Petite scène de la violence ordinaire

Laissez-moi vous conter en quelques mots une scène à laquelle j’ai assisté il y a quelques jours. En fin de journée je quittais mon lieu de travail pour, comme des millions d’autres salariés d’ile de France, rentrer chez moi. Je m’engouffrais donc dans la station de RER la plus proche. Je descendais une première volée de marche, devant moi à quelques mètres à peine, descendait un groupe de trois agents de police.

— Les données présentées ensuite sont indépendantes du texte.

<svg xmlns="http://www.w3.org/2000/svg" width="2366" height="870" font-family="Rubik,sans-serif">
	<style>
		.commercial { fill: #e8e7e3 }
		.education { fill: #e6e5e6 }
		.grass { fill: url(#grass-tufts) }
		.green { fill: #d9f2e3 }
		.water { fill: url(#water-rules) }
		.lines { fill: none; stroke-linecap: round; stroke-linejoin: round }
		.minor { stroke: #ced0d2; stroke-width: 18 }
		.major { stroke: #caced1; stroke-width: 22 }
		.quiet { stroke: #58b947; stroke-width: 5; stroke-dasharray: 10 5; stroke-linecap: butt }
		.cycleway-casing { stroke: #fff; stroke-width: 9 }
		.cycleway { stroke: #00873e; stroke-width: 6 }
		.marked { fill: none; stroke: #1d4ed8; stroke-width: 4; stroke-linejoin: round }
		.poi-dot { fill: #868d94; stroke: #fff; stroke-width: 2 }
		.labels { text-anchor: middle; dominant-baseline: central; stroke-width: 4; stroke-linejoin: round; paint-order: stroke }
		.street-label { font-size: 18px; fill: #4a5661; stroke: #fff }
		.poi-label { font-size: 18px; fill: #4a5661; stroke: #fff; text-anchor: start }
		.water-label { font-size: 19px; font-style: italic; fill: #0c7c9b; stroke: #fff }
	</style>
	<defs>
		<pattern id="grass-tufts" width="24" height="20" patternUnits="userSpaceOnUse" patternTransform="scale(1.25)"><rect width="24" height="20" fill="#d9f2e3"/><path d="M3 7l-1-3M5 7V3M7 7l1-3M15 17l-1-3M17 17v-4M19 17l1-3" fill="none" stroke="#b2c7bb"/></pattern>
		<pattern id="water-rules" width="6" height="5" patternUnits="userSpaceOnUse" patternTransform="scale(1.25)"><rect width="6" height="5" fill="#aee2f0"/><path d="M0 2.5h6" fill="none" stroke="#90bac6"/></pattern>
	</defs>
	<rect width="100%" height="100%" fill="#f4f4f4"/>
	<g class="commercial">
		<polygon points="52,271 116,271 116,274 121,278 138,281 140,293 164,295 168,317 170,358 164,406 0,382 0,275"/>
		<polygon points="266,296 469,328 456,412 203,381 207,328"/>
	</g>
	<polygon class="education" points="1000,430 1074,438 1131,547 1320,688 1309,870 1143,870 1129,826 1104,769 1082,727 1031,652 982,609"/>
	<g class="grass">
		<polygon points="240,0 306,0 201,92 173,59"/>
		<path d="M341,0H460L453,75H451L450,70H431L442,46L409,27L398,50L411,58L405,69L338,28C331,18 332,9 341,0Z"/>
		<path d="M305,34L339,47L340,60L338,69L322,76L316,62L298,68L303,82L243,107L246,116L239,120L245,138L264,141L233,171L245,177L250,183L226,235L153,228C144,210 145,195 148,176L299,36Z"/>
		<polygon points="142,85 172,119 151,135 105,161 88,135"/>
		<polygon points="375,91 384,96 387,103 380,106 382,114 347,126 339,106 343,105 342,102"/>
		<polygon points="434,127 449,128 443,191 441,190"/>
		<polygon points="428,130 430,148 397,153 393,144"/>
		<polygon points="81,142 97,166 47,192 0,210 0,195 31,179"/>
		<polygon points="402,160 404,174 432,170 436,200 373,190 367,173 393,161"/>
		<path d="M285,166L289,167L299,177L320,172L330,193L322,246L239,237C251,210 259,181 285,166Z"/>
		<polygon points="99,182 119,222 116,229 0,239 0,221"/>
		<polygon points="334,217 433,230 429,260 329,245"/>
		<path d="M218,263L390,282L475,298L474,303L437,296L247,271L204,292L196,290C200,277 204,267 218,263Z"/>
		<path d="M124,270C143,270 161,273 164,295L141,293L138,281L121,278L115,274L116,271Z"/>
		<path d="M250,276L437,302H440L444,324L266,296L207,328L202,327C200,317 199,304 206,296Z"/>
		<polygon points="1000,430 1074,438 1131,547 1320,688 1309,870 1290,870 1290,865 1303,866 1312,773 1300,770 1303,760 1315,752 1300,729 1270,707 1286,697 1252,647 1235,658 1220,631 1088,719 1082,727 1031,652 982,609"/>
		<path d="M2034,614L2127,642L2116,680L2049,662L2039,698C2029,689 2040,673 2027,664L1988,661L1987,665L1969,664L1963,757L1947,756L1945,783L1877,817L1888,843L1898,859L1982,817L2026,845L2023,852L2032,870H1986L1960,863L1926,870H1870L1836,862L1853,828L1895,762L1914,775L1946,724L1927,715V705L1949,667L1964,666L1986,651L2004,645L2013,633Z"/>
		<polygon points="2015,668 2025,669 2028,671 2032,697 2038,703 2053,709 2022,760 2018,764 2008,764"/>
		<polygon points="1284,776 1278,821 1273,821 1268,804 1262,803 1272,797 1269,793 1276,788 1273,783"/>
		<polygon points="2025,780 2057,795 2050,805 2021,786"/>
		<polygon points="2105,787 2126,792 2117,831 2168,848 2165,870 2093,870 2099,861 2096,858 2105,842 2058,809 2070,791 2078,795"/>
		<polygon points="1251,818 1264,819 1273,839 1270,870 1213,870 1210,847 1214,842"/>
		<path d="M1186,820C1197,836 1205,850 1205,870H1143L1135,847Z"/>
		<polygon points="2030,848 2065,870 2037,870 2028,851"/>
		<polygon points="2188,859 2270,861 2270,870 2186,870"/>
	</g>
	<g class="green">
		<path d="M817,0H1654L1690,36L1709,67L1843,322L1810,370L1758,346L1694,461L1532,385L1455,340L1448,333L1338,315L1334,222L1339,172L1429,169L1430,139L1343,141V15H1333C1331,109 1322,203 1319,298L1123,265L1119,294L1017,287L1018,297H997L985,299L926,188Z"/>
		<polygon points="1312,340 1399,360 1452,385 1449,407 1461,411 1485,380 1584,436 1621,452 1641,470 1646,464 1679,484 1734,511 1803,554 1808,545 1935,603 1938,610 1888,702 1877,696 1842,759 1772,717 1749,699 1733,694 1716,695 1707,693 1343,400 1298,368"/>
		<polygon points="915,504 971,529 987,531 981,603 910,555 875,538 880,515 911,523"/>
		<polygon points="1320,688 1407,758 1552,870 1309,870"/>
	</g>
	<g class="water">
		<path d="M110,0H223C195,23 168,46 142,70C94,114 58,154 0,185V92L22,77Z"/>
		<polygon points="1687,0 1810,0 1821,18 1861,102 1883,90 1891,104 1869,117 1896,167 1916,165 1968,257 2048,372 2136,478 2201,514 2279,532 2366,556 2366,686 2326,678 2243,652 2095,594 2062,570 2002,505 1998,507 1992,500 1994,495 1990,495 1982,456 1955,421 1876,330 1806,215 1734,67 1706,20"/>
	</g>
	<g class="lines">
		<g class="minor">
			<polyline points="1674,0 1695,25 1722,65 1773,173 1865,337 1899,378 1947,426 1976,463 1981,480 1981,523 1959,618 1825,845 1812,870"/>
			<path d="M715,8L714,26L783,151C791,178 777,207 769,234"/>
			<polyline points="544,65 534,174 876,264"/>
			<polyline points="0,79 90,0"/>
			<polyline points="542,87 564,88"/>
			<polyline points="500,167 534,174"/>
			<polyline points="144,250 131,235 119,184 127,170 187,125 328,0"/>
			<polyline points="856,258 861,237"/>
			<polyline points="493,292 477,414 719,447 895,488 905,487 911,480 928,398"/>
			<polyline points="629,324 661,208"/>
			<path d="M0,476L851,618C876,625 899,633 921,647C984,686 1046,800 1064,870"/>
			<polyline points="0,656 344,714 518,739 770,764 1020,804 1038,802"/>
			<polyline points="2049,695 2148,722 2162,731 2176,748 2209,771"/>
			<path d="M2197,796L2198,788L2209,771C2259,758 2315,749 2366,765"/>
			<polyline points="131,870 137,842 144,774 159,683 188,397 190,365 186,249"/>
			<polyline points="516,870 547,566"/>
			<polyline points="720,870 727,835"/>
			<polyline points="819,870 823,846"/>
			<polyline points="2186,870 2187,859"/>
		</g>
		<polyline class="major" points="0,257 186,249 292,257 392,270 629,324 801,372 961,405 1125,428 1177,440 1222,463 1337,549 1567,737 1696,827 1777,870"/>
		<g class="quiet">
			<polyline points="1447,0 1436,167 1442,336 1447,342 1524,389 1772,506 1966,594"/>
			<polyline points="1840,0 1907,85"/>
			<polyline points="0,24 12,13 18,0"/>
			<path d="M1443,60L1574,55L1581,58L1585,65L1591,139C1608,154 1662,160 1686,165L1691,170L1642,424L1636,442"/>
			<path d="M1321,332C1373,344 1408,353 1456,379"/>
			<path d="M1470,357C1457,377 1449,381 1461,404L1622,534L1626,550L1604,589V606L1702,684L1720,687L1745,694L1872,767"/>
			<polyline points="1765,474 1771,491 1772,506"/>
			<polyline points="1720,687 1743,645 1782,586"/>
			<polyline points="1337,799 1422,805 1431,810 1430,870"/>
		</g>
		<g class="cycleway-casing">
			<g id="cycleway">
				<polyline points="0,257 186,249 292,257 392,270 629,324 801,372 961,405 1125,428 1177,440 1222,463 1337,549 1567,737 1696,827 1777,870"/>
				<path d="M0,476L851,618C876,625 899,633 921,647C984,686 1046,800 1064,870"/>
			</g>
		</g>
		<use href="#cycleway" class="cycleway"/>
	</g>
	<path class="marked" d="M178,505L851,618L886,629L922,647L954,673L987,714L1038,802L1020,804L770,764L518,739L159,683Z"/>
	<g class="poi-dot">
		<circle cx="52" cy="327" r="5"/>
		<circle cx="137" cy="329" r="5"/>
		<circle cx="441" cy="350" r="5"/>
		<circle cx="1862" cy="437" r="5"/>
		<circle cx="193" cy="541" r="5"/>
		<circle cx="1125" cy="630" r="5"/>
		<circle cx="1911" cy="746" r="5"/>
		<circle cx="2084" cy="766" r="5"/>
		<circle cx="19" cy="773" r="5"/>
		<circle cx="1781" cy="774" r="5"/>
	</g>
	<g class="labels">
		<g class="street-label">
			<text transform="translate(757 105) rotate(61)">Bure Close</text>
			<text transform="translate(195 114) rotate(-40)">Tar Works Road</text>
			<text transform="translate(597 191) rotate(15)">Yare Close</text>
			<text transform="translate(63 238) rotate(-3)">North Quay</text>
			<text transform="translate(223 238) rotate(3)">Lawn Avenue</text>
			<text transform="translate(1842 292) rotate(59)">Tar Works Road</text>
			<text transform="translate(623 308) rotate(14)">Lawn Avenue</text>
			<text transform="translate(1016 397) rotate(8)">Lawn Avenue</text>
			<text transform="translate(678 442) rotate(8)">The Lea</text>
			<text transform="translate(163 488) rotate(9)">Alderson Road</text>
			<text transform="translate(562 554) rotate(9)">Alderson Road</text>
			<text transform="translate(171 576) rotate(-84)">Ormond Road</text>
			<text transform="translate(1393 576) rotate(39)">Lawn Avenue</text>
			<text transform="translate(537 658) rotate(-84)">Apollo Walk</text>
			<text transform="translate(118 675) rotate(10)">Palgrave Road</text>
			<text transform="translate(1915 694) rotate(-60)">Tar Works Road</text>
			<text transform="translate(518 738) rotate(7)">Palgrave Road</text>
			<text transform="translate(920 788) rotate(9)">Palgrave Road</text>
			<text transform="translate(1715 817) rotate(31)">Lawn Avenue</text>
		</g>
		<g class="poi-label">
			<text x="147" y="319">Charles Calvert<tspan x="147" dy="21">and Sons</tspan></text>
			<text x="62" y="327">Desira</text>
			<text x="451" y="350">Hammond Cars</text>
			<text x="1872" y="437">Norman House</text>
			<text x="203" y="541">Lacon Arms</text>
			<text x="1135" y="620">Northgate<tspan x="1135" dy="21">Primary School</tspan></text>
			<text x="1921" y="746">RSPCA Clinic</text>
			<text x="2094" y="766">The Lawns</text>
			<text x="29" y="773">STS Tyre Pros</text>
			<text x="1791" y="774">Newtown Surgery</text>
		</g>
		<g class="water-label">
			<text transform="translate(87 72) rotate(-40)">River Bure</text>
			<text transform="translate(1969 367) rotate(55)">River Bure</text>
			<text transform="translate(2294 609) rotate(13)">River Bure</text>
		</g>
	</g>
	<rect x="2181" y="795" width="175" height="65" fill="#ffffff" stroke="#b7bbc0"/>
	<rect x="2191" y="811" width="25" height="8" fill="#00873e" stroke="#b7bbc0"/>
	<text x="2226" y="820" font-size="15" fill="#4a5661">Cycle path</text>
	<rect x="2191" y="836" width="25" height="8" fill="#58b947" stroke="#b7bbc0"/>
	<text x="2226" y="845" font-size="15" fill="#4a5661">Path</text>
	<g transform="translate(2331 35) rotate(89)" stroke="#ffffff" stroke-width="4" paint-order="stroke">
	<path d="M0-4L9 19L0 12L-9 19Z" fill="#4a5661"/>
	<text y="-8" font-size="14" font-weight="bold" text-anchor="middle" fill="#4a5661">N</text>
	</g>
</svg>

Nous étions nombreux à cette heure-là, disons qu’il y avait une certaine cohue. A hauteur des tourniquets, devant un pilier se tenait une femme qui mendiait. Pauvrement vêtue, elle présentait un carton sur lequel était inscrit en lettres capitales grossières « Mes 2 enfants vont à l’école, aidez-moi à les nourrir ». Elle ne faisait rien d’autre que de rester là debout, devant le pilier, à proximité des tourniquets. Elle n’interpellait pas les passants, ne les menaçait pas, ne les gênait en rien, n’obstruait pas le passage.

Elle mendiait, comme des centaines d’autres personnes à Paris.

Un des policiers en passant à proximité d’elle, d’un simple coup de menton autoritaire, attira son attention. Vous savez ce mouvement que l’on peut avoir pour attirer l’attention lorsque l’on est une autorité courroucée. Ce redressement brusque de la tête, ce pincement des narines, cette projection en avant du menton, ce pivotement de la tête en direction du fautif…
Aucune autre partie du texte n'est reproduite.